Dealing with a Marriage Gone Bad and Children
Sometimes, life will not go as we planned it to be, and we may have to face tough decisions from time to time. For example, while you’re doing everything in your power to make your marriage work, that is no guarantee it will. These things can be impossible to control. If your marriage has begun to take away your self-esteem or your peace of mind, then you need to think your relationship over. Whether or not you should get a divorce is a major decision, most especially if you have children. Before you actually decide, here are issues to take into account:
Speak to your spouse.
You may feel utterly uncomfortable talking to your spouse, but it’s a must. Initiate an adult and relaxed conversation regarding your available options and how you can make your marriage better.

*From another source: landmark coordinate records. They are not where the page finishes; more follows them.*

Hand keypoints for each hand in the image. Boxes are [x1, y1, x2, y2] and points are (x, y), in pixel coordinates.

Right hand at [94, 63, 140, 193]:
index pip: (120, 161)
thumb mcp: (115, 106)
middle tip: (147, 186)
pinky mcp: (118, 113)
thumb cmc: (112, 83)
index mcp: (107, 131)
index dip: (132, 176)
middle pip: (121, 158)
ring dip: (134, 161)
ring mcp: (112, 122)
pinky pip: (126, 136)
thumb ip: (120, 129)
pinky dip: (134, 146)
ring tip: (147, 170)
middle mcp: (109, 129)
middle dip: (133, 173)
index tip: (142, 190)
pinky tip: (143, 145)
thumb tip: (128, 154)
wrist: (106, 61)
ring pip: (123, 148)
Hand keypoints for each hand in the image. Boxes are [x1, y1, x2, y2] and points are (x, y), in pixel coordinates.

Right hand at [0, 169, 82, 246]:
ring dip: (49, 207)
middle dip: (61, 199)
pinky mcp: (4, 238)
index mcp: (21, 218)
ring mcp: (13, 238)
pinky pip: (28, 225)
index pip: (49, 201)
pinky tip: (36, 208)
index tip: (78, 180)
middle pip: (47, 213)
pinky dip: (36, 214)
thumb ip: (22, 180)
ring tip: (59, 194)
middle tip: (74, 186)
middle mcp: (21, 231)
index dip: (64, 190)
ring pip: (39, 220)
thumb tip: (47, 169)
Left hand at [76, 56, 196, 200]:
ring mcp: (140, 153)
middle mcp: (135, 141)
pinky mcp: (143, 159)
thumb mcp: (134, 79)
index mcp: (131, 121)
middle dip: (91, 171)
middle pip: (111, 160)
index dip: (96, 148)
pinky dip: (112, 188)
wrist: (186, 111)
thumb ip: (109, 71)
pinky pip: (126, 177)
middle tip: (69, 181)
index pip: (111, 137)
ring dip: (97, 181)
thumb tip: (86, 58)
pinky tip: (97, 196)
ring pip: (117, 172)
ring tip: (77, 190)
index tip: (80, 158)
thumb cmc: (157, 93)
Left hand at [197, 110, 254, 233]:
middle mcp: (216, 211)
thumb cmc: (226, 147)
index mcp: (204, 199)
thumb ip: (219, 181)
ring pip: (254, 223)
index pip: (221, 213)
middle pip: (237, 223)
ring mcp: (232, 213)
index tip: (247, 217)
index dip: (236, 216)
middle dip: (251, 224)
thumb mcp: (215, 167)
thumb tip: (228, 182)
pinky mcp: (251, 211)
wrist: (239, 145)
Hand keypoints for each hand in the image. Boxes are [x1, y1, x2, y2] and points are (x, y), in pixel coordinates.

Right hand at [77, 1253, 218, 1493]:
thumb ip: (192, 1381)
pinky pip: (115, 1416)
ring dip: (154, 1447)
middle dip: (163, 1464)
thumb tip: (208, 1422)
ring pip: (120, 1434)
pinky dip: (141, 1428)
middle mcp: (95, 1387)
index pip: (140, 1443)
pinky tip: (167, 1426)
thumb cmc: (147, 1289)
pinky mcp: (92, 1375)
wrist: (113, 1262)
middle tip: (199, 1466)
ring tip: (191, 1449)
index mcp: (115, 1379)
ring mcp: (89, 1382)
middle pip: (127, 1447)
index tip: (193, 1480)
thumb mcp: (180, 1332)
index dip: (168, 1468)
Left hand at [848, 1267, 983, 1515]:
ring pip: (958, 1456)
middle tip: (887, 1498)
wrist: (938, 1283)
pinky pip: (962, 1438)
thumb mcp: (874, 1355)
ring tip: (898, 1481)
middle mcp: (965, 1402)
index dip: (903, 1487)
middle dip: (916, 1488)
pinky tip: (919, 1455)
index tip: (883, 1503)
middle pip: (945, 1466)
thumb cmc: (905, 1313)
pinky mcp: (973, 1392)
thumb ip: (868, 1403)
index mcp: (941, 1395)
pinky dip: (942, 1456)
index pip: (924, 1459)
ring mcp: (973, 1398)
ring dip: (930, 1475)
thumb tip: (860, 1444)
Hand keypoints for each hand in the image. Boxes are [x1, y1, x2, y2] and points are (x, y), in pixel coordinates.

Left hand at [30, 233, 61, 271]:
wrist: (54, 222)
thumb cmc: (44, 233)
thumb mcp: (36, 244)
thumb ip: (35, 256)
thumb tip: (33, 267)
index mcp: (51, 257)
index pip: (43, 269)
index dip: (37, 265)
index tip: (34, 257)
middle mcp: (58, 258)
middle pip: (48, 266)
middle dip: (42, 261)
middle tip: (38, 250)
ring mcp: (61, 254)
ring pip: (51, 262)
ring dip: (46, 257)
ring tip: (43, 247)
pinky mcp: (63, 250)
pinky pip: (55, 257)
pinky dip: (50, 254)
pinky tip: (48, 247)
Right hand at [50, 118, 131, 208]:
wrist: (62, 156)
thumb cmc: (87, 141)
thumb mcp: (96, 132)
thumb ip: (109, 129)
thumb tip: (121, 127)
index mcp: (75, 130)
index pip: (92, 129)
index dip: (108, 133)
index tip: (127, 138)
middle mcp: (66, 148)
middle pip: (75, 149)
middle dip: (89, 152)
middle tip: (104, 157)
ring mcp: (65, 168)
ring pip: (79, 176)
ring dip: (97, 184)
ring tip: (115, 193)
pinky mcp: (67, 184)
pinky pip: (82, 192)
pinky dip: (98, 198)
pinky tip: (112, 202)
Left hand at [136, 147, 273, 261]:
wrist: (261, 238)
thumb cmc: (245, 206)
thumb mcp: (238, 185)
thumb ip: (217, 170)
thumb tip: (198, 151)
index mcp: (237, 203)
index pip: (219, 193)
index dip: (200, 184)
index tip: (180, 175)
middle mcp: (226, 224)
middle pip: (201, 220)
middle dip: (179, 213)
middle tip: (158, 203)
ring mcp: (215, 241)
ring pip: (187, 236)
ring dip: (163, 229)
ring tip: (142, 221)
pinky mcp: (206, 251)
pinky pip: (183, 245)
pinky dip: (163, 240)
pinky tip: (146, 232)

Be honest first and foremost to yourself.
When you are honest to yourself, you can be sure that whatever you are fighting for, can possibly work for you. Of course, this also depends on your spouse’ own position on the matter. If he seems quite interested to save your relationship, then there is huge hope for your marriage.
Don’t give up.
It is highly advised that you continue trying and don’t give up unless you totally can’t swallow it anymore. Search for new ways of improving your marriage, like marriage counseling. You may be able to uncover a deep rooted problem and then solve it. Unless you talk about how you feel, there is no possibility of saving your marriage.
Make a decision and stand by it.
At a certain point, you have to make a decision and go with it. Make sure that you are irrevocably comfortable with that decision, and stick to it. Divorce can be crushing, but nothing is worse than going back and forth with your partner while your kids watch. It’s will be challenging, but if divorce appears to be the best decision, have the courage to stand by it.
Speak to your children on their level.
Divorce can make children suffer, especially if they are dealing with other changes in their own lives as well. The best thing to do is talk to them in a way they would understand. If you intend to share custody, create a routine that will cause them the least trouble. In any case, provide reassurance that both of their parents love them unconditionally, regardless of what happens.
It’s pretty heart-wrenching to be going through a divorce or problematic marriage, but you should keep positive and concentrate on all the good things you presently have in your life. Look forward to the future and be careful not to lose yourself in the process; in the end, you will emerge a stronger and wiser version of yourself.